Materials provided =>
'''
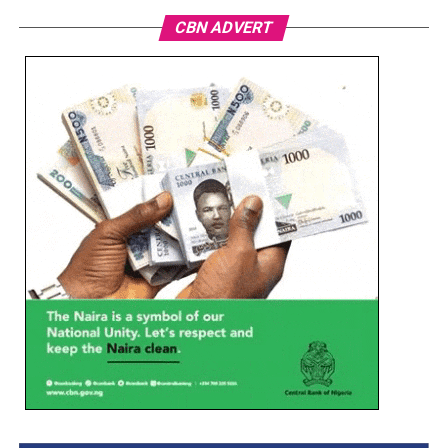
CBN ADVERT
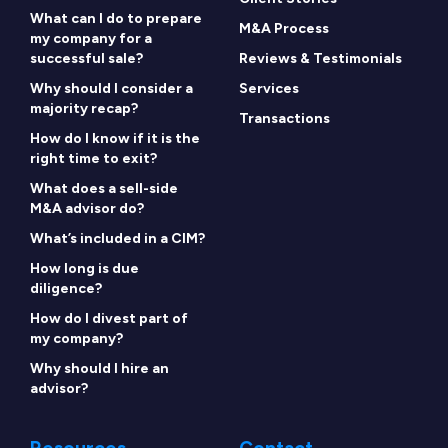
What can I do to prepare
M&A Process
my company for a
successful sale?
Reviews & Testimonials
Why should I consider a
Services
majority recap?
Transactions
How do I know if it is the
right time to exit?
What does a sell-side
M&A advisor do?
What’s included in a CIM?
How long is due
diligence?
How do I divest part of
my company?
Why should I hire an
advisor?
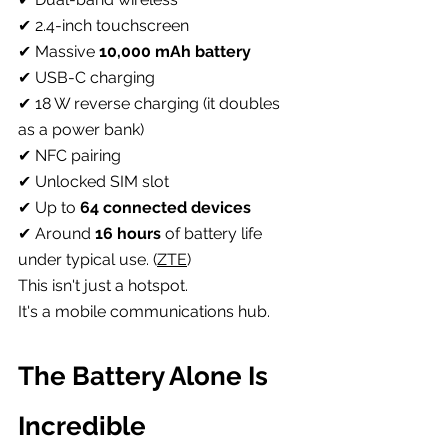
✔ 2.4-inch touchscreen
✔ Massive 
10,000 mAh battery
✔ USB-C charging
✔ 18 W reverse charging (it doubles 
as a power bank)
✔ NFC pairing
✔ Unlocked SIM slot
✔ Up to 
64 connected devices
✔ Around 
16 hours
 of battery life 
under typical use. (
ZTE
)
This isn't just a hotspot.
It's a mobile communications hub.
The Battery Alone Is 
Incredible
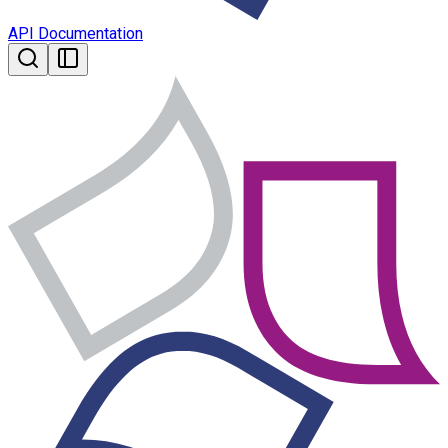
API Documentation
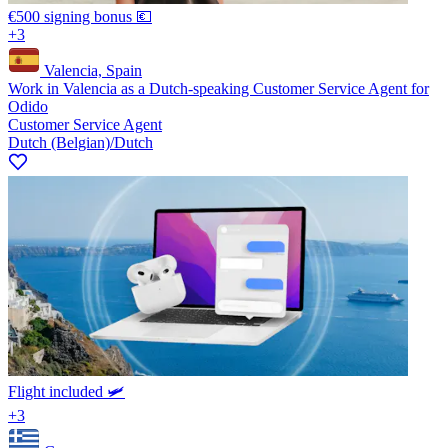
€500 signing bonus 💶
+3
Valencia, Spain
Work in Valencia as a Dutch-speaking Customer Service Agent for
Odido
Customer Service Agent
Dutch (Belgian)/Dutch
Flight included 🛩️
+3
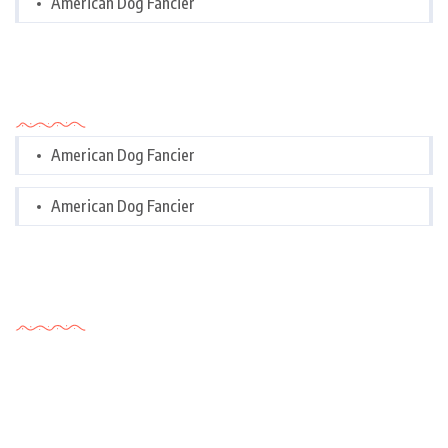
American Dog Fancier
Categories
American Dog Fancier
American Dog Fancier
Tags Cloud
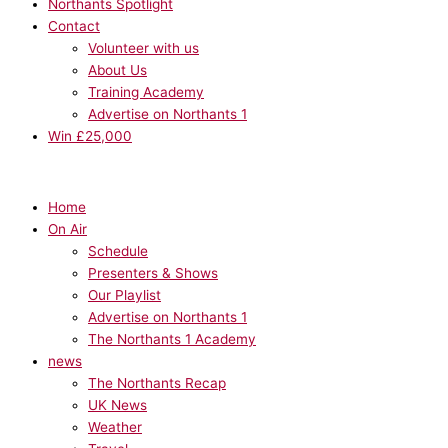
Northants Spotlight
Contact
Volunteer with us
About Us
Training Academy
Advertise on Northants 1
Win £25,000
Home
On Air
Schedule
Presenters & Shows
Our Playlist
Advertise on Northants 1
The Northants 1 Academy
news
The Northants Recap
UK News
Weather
'''
Required action =>
Exactly the lines from the one with "signing bonus 💶" through the end of the records should be written out, and only those. Pictures do not belong in the copy.

Solution =>
€500 signing bonus 💶
+3
Valencia, Spain
Work in Valencia as a Dutch-speaking Customer Service Agent for
Odido
Customer Service Agent
Dutch (Belgian)/Dutch
Flight included 🛩️
+3
American Dog Fancier
Categories
American Dog Fancier
American Dog Fancier
Tags Cloud
Northants Spotlight
Contact
Volunteer with us
About Us
Training Academy
Advertise on Northants 1
Win £25,000
Home
On Air
Schedule
Presenters & Shows
Our Playlist
Advertise on Northants 1
The Northants 1 Academy
news
The Northants Recap
UK News
Weather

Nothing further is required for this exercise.